Each year in the security landscape can be characterized by some major themes. Back in 2009 it was the theft of major payment card data stores, while 2010 shined a light on Stuxnet and the advanced persistent threat. But 2011 may be the year of the database hack, with dozens of large information stores having been absconded throughout the year.
And why wouldn’t hackers – or cybercriminals – want this information in a neat, tidy package wherever available? After all, while this may not lead to an immediate financial windfall, the information that can be gleaned from databases is a gold mine of personal details that can be employed in subsequent scams, hacks, and general malfeasance.
“All of the data we really care about, nowadays, is stored in databases”, said Phil Neray, IBM’s VP of Data Security Strategy. He then cited comments by Purdue professor Eugene Spafford, who previously told Infosecurity that the recent large database hacks should come as no surprise, because all of the data that criminals need is centralized in one place.
Neray said IT security pros now face a new challenge when reflecting on these hacking incidents: protecting databases that are beyond traditional parameter defenses, such as firewalls and anti-virus. This challenge is two-fold, because databases are vulnerable to both external and internal misuse.
A perfect example is a web application vulnerability being compromised by a hacker, which typically would not be picked up by a firewall. “You need to be monitoring what’s going on with your database, so you can find abnormal activity”, Neray asserted. He added that technology can be used to discover and perhaps block these suspicious events.
The IBM VP also had one small surprise in store when he spoke with Infosecurity recently. Neray said that, contrary to widespread belief in IT security circles, small and medium-sized enterprises (SMEs) that outsource databases to the cloud can actually be setting themselves up for a letdown by decreasing their security posture.
“Often the security at a cloud provider is less than what [an organization] would provide itself”, adding that the company outsourcing its database is still liable for that data from both legal and compliance perspectives. “You need to make sure that the cloud provider has the right controls in place”, Neray affirmed.
Another challenge SMEs face is their limited resources, the IBM executive noted. This is especially true on the personnel side, as he cited Forrester research demonstrating that less than 5% of database administrators’ time is spent on security.
At an SME, “the person in charge of security is often the same person in charge of the network, and may be in fact in charge of the database system”, Neray observed. He said that, historically, the database administrator’s primary focus was performance optimization and availability, and not security. In cases where there are separate roles for each function, SMEs often get caught up in a game of supposition when the database administrator assumes that the network or security manager has considered the database’s security needs.

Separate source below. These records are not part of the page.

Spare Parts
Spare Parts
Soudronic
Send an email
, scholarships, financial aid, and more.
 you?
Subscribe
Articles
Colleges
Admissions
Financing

Getting organizations to focus on proactive – rather than reactive – security is one of the goals IBM has set for the future, Neray said. Rather than the traditional review of logs every six months or quarterly, as can typically be the case, he believes automated tools that continuously monitor for suspicious or unauthorized activity are necessary. The ‘automated’ portion of this equation is especially important to SMEs that already face the challenge of staff constraints.

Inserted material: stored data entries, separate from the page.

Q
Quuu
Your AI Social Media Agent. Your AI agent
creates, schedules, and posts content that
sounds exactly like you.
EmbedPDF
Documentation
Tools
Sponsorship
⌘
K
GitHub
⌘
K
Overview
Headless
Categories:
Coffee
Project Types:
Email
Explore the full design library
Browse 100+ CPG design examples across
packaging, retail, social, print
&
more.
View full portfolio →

“From a people point of view, you actually help your situation when you put into place automated security tools”, Neray continued. “Instead of looking at every single event, you will only be notified on an exception basis by putting in place rules for notification. By using automated technology, you are actually reducing the burden on your limited people resources.”

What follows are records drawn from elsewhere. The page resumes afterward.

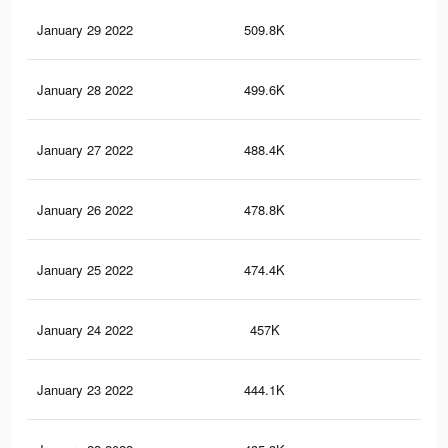
January 29 2022
509.8K
26
January 28 2022
499.6K
25
January 27 2022
488.4K
25
January 26 2022
478.8K
24
January 25 2022
474.4K
24
January 24 2022
457K
22
January 23 2022
444.1K
22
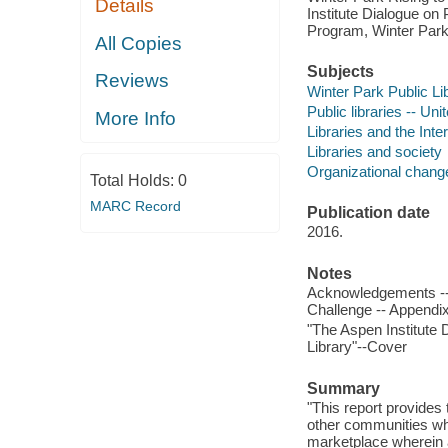
Details
Institute Dialogue on
Program, Winter Park 
All Copies
Subjects
Reviews
Winter Park Public Lib
Public libraries -- Uni
More Info
Libraries and the Inte
Libraries and society
Organizational chang
Total Holds:
0
MARC Record
Publication date
2016.
Notes
Acknowledgements -- F
Challenge -- Appendi
"The Aspen Institute D
Library"--Cover
Summary
"This report provides 
other communities who
marketplace wherein al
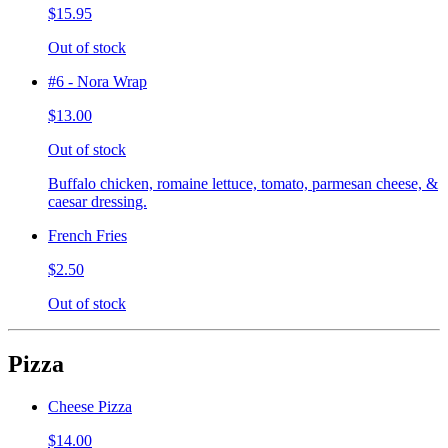
$15.95
Out of stock
#6 - Nora Wrap
$13.00
Out of stock
Buffalo chicken, romaine lettuce, tomato, parmesan cheese, &
caesar dressing.
French Fries
$2.50
Out of stock
Pizza
Cheese Pizza
$14.00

Neray said he has come across many C-level executives who are now putting security near the top of the agenda as a strategic issue. In the not-too-distant past, such concerns typically came about only after a compliance issue emerged, or an organization suffered a security incident, he recalled.
“Now we are seeing the more forward-thinking executives who say: ‘We need to be more proactive about security’ ”, he shared. “It’s much less expensive to prevent a breach then having to deal with the cleanup after.”